I've been in Casper Wyoming the last few days at the Workshop of Quantum Science and Engineering, put together by Dr. Marlan Scully. The point of the workshop is to discuss the various work we're doing, exchange ideas, and all the other stuff that usually happens at these physics shindigs. We've also had a few talks celebrating 50 years of the laser and 95 years of its inventor, the Nobel laureate legend Dr. Charles Hard Townes. Dr. Scully says he's the greatest living scientist, and I have to say I think he's got a pretty good case.
Casper, Wyoming is Dr. Scully's hometown, and he makes sure we have lots of time to explore the area and do various outdoor things. For now I'm not going to talk much about the science because I haven't had time to get an outline together and organize things, so this'll be more or less just some photographic highlights.
First of all, Wyoming. Experimentalists talk about typical data, this is Typical Casper:
Here's part of one of Dr. Scully's family pieces of land, which the Audubon Society is managing as a nature preserve:
The Quantum Cowboy himself:
Your host, on Independence Rock (twice!). Ah, the old-school Oregon Trail computer game memories...

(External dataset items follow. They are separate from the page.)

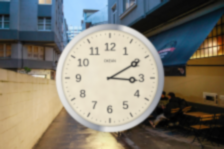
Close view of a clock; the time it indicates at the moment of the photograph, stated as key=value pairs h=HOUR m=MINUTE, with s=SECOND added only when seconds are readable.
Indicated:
h=3 m=10
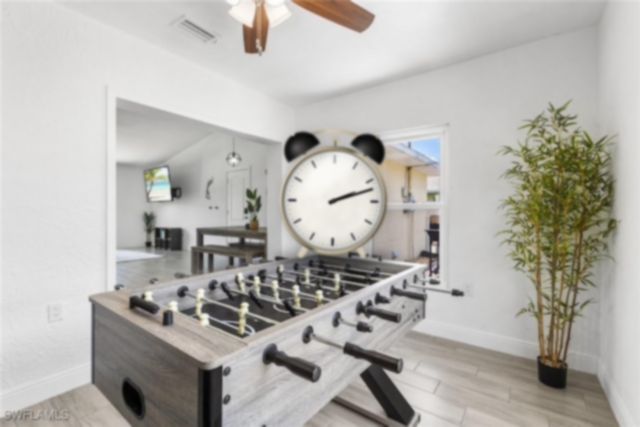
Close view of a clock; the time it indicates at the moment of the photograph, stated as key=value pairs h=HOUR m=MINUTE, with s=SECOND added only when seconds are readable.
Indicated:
h=2 m=12
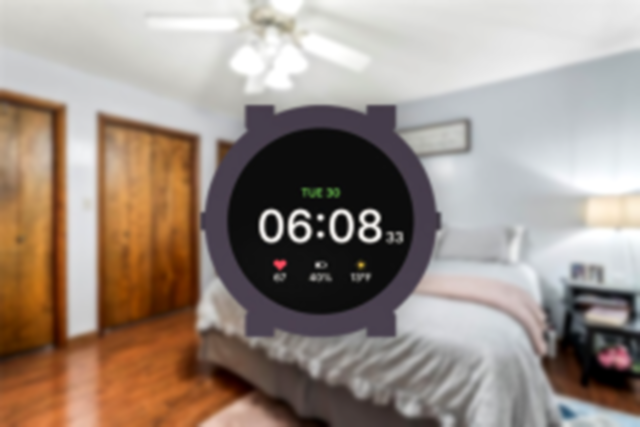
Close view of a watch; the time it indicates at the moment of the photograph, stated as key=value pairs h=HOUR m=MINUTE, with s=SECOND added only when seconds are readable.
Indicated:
h=6 m=8
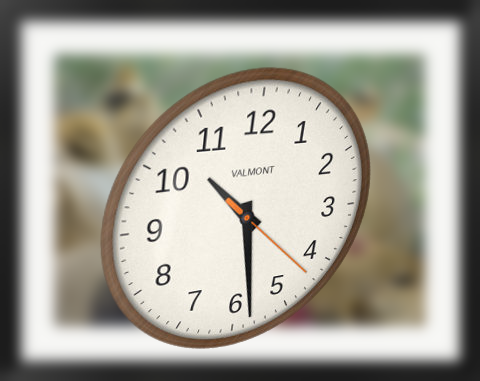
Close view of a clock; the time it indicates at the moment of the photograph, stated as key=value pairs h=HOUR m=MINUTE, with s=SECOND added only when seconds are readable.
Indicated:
h=10 m=28 s=22
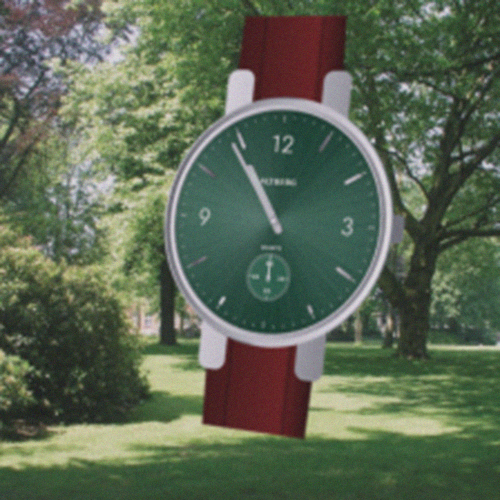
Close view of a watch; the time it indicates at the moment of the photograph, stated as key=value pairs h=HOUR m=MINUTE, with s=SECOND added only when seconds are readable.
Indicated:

Dr. Townes in a quiet moment:
i played Oregon Trail on a decwriter with an acoustically coupled modem that we used to log into the mainframe. it had a roatary dial phone. gotta love teh 80's tech.

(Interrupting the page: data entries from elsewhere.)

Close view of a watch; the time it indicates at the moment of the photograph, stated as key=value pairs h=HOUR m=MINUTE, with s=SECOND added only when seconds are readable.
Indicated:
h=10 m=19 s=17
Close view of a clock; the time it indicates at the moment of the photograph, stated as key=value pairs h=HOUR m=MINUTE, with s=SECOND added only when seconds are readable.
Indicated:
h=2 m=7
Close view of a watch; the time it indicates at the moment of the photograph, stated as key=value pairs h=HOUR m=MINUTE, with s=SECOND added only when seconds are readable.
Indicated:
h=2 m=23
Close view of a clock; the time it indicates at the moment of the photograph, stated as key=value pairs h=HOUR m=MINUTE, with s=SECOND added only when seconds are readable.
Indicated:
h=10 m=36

Do you have a pie tin? Placer gold hydrodynamically segregates on the inner curves of river oxbows. Slosh your gravel to remove mud, continue to remove light sediment, reduce it down to heavy fines.
Collect your heavy fines, add a drop of mercury, slosh that around to amalgamate gold. Cut into a raw potato, put your recovered Hg drop at the center, close potato, wrap in Al foil, place in coals of your dinner fire.
Com back in the morning, recover potato remains, go through the blackened mess, see if a gold nugget is at the center. Disposing of the Hg-contaminated potato is left as an exercise for the interested reader.